» TRY IT
An exact copy of each line below is needed, with no images in it.

» RECORD SET
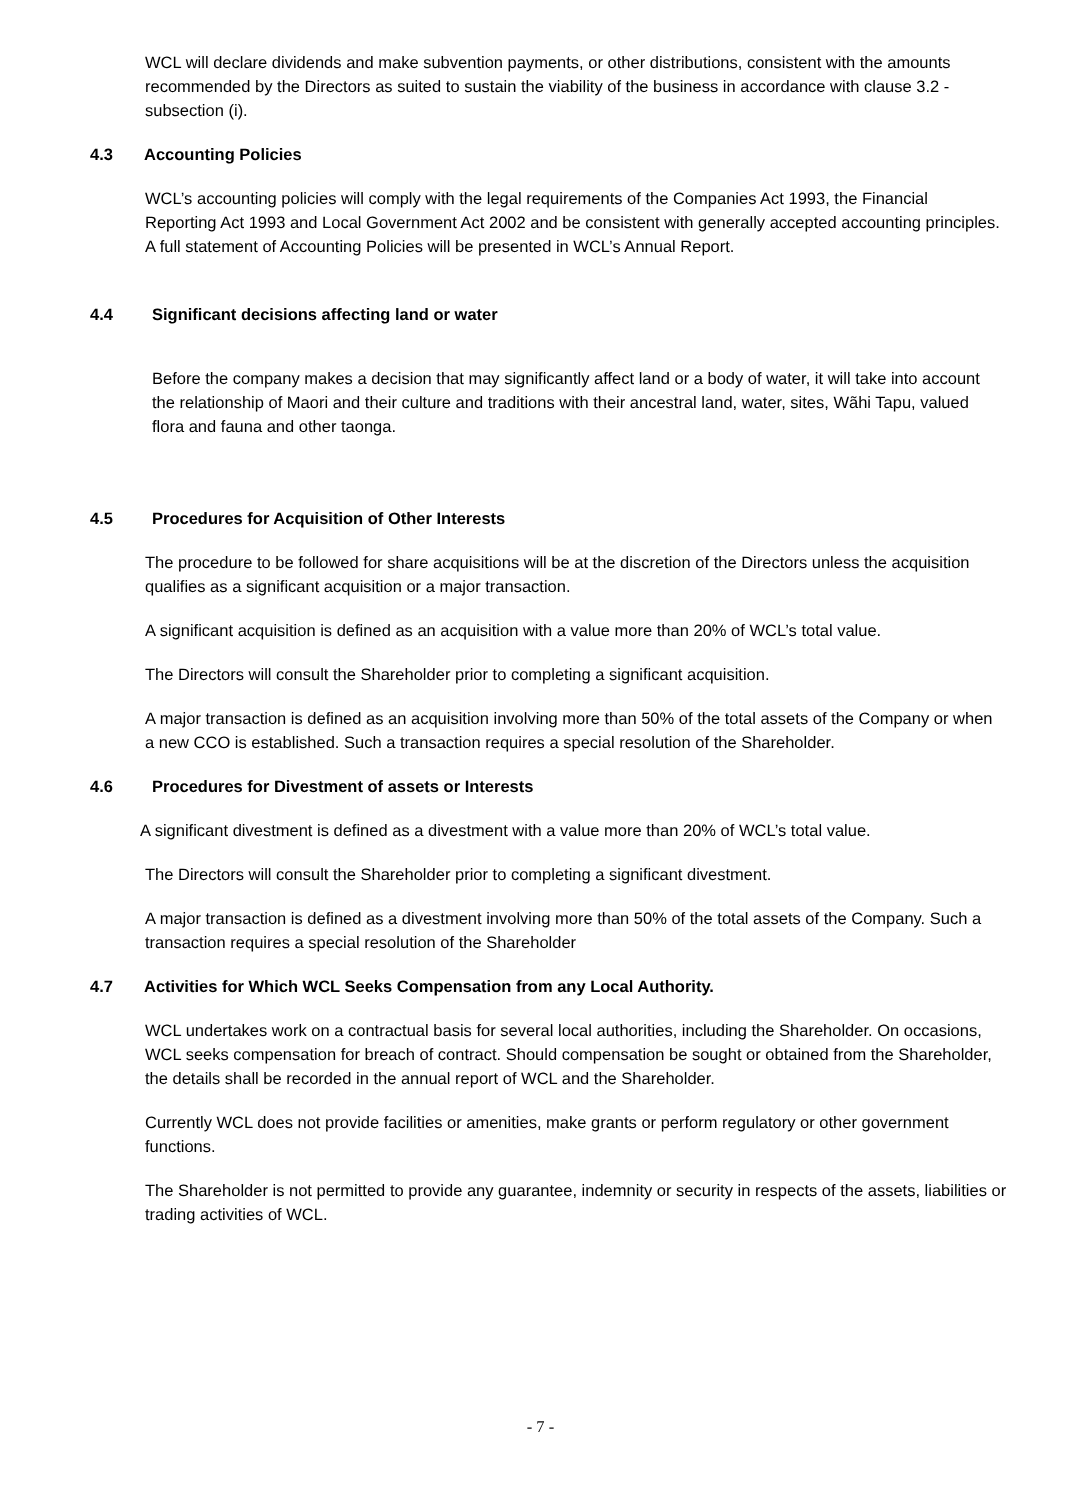WCL will declare dividends and make subvention payments, or other distributions, consistent with the amounts recommended by the Directors as suited to sustain the viability of the business in accordance with clause 3.2 - subsection (i).
4.3 Accounting Policies
WCL’s accounting policies will comply with the legal requirements of the Companies Act 1993, the Financial Reporting Act 1993 and Local Government Act 2002 and be consistent with generally accepted accounting principles. A full statement of Accounting Policies will be presented in WCL’s Annual Report.
4.4 Significant decisions affecting land or water
Before the company makes a decision that may significantly affect land or a body of water, it will take into account the relationship of Maori and their culture and traditions with their ancestral land, water, sites, Wãhi Tapu, valued flora and fauna and other taonga.
4.5 Procedures for Acquisition of Other Interests
The procedure to be followed for share acquisitions will be at the discretion of the Directors unless the acquisition qualifies as a significant acquisition or a major transaction.
A significant acquisition is defined as an acquisition with a value more than 20% of WCL’s total value.
The Directors will consult the Shareholder prior to completing a significant acquisition.
A major transaction is defined as an acquisition involving more than 50% of the total assets of the Company or when a new CCO is established. Such a transaction requires a special resolution of the Shareholder.
4.6 Procedures for Divestment of assets or Interests
A significant divestment is defined as a divestment with a value more than 20% of WCL’s total value.
The Directors will consult the Shareholder prior to completing a significant divestment.
A major transaction is defined as a divestment involving more than 50% of the total assets of the Company. Such a transaction requires a special resolution of the Shareholder
4.7 Activities for Which WCL Seeks Compensation from any Local Authority.
WCL undertakes work on a contractual basis for several local authorities, including the Shareholder. On occasions, WCL seeks compensation for breach of contract. Should compensation be sought or obtained from the Shareholder, the details shall be recorded in the annual report of WCL and the Shareholder.
Currently WCL does not provide facilities or amenities, make grants or perform regulatory or other government functions.
The Shareholder is not permitted to provide any guarantee, indemnity or security in respects of the assets, liabilities or trading activities of WCL.
- 7 -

» RESULT OF THIS TASK
WCL will declare dividends and make subvention payments, or other distributions, consistent with the amounts recommended by the Directors as suited to sustain the viability of the business in accordance with clause 3.2 - subsection (i).
4.3 Accounting Policies
WCL’s accounting policies will comply with the legal requirements of the Companies Act 1993, the Financial Reporting Act 1993 and Local Government Act 2002 and be consistent with generally accepted accounting principles. A full statement of Accounting Policies will be presented in WCL’s Annual Report.
4.4 Significant decisions affecting land or water
Before the company makes a decision that may significantly affect land or a body of water, it will take into account the relationship of Maori and their culture and traditions with their ancestral land, water, sites, Wãhi Tapu, valued flora and fauna and other taonga.
4.5 Procedures for Acquisition of Other Interests
The procedure to be followed for share acquisitions will be at the discretion of the Directors unless the acquisition qualifies as a significant acquisition or a major transaction.
A significant acquisition is defined as an acquisition with a value more than 20% of WCL’s total value.
The Directors will consult the Shareholder prior to completing a significant acquisition.
A major transaction is defined as an acquisition involving more than 50% of the total assets of the Company or when a new CCO is established. Such a transaction requires a special resolution of the Shareholder.
4.6 Procedures for Divestment of assets or Interests
A significant divestment is defined as a divestment with a value more than 20% of WCL’s total value.
The Directors will consult the Shareholder prior to completing a significant divestment.
A major transaction is defined as a divestment involving more than 50% of the total assets of the Company. Such a transaction requires a special resolution of the Shareholder
4.7 Activities for Which WCL Seeks Compensation from any Local Authority.
WCL undertakes work on a contractual basis for several local authorities, including the Shareholder. On occasions, WCL seeks compensation for breach of contract. Should compensation be sought or obtained from the Shareholder, the details shall be recorded in the annual report of WCL and the Shareholder.
Currently WCL does not provide facilities or amenities, make grants or perform regulatory or other government functions.
The Shareholder is not permitted to provide any guarantee, indemnity or security in respects of the assets, liabilities or trading activities of WCL.
- 7 -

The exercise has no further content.